Song by Chance the Rapper featuring Kanye West and Chicago Children's Choir

from the album Coloring Book
- Released: May 13, 2016
- Genre: Hip hop; gospel rap;
- Length: 3:23
- Label: Self-released
- Songwriters: Chancelor J. Bennett; Kanye West; Grace Weber; Nate Fox; Nico Segal; Peter Wilkins; Francis Farewell Starlite; Vasil Garnanliever; Teddy Jackson; Sima Cunningham; Josephine Lee; Jack Red; Isaiah Robinson;
- Producers: Chance the Rapper; Kanye West; Nate Fox; Nico Segal; Peter CottonTale; Francis and the Lights;

= All We Got (Chance the Rapper song) =

"All We Got" is a song by American rapper Chance the Rapper featuring Kanye West and Chicago Children's Choir, from Chance's third mixtape Coloring Book (2016). It contains vocals from Francis Starlite, Grace Weber, Isaiah Robinson, Jack Red, Sima Cunningham, Teddy Jackson and Vasil Garvanliev. A remix was shared by SBTRKT in March 2018.

==Background==
Chance didn't originally plan for the song to be the kickoff track on the mixtape. SBTRKT shared a remix of it on March 22, 2018.

==Creation==
"Music is all we got" is a West lyric and Chance revealed that "All We Got" was a perfect record because it wasn't the first one they made for the lyric. He also elaborated on how West added his touch to the song sonically.

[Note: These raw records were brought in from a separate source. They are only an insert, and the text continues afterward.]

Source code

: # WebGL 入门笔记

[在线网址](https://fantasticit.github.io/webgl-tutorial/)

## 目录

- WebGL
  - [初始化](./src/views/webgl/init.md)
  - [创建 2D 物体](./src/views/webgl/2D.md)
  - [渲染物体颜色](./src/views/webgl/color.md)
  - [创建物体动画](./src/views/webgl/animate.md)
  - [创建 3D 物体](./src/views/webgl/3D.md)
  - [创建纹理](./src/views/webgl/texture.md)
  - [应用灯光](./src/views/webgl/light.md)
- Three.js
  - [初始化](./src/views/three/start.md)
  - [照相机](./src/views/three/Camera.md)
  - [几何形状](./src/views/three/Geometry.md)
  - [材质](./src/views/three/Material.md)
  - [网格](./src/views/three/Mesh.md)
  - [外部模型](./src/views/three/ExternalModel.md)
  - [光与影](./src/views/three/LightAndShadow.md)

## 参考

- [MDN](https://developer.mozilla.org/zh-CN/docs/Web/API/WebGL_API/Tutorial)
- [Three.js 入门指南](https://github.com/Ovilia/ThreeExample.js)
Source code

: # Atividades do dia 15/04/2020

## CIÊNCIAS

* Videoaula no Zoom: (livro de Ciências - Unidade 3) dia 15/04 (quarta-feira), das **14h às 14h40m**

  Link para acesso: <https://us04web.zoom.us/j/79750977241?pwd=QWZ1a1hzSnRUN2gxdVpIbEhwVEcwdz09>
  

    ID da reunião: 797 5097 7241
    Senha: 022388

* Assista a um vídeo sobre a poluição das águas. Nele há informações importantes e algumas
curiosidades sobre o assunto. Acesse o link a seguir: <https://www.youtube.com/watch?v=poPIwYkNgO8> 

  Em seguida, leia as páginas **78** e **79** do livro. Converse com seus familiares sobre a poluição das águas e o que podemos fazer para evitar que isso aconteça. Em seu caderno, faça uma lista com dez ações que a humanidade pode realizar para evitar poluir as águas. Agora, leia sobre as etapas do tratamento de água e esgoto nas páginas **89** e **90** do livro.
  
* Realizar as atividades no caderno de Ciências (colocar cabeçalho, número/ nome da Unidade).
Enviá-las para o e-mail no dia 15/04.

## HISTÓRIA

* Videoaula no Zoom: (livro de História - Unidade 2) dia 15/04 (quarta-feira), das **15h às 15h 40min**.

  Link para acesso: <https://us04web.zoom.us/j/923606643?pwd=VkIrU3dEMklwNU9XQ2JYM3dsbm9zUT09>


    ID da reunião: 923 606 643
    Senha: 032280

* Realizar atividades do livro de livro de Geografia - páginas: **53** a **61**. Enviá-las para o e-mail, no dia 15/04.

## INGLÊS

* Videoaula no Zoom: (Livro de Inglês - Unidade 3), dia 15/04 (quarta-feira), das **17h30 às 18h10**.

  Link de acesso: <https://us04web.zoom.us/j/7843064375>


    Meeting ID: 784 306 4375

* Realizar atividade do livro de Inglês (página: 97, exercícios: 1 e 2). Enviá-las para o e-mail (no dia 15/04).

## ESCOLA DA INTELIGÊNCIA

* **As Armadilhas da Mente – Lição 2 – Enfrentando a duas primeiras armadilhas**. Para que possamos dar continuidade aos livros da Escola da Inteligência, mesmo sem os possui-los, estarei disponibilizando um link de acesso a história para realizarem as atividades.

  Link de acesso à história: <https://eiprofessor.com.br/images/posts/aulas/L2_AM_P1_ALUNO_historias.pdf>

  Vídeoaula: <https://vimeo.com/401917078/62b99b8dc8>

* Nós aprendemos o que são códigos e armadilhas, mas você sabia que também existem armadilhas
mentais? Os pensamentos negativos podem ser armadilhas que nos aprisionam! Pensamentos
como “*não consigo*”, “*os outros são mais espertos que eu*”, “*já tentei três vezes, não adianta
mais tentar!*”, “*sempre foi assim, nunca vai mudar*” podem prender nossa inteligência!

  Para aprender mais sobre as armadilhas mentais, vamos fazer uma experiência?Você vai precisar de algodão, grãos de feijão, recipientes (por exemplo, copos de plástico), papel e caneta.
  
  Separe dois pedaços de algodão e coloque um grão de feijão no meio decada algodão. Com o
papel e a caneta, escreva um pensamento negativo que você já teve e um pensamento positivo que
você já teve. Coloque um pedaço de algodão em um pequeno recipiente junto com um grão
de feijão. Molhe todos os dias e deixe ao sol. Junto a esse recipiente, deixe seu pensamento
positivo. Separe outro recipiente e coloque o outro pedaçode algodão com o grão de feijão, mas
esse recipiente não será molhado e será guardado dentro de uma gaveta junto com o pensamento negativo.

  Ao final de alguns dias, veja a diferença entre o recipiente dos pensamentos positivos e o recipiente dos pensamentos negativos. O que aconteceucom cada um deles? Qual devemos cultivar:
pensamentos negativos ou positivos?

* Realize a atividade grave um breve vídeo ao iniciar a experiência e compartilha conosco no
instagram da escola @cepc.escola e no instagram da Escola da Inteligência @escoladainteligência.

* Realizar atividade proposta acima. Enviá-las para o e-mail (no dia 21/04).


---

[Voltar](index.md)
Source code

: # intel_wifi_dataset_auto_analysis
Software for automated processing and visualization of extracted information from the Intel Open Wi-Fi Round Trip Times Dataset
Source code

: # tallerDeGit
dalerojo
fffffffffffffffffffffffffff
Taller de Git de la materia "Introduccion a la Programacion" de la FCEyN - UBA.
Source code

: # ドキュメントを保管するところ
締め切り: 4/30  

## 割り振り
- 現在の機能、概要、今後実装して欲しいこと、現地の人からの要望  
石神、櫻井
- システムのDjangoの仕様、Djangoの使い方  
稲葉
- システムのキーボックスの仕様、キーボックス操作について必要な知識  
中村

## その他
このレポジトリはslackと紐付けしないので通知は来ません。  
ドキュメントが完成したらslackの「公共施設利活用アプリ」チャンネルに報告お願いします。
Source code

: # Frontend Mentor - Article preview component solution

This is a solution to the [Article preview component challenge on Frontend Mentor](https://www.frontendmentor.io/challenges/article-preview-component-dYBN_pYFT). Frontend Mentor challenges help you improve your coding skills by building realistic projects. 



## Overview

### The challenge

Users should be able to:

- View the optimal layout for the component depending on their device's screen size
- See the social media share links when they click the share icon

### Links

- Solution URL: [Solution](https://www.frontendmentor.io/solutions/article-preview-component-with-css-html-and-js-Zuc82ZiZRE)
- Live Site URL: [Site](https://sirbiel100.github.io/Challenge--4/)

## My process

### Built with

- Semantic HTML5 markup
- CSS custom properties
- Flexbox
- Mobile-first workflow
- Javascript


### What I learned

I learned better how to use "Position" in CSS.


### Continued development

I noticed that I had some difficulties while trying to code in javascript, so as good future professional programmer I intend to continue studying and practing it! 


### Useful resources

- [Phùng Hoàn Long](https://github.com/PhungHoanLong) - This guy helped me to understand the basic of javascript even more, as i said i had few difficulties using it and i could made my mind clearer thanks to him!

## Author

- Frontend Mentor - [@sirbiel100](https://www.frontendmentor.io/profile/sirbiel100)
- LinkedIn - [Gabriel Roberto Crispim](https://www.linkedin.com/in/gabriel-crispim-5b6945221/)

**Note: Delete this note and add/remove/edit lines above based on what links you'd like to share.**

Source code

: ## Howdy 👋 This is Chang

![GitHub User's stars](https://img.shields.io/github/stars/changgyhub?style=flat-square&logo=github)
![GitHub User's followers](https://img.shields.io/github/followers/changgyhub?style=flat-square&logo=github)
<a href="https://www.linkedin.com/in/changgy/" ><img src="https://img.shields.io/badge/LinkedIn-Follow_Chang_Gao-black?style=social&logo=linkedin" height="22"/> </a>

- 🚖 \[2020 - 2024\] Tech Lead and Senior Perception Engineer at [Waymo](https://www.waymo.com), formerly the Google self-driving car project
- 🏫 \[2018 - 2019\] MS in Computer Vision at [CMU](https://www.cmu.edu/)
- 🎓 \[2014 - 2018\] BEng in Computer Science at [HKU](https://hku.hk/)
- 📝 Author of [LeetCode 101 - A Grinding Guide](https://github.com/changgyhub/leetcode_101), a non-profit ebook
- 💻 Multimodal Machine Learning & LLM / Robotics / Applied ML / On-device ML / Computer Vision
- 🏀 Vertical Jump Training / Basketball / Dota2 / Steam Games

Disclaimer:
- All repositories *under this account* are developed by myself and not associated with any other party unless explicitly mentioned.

==Commercial performance==
The song debuted at number 2 on the US Billboard Bubbling Under Hot 100 and spend a total of two weeks on the chart. It debuted at number 45 on the US Hot R&B/Hip-Hop Songs chart in the same week as this.

==Charts==

| Chart (2016) | Peak position |
|---|---|
| US Bubbling Under Hot 100 (Billboard) | 2 |
| US Hot R&B/Hip-Hop Songs (Billboard) | 45 |
| US On-Demand Songs (Billboard) | 36 |

==Certifications==

Certifications for "All We Got"
| Region | Certification | Certified units/sales |
| New Zealand (RMNZ) | Gold | 15,000^{‡} |
^{‡} Sales+streaming figures based on certification alone.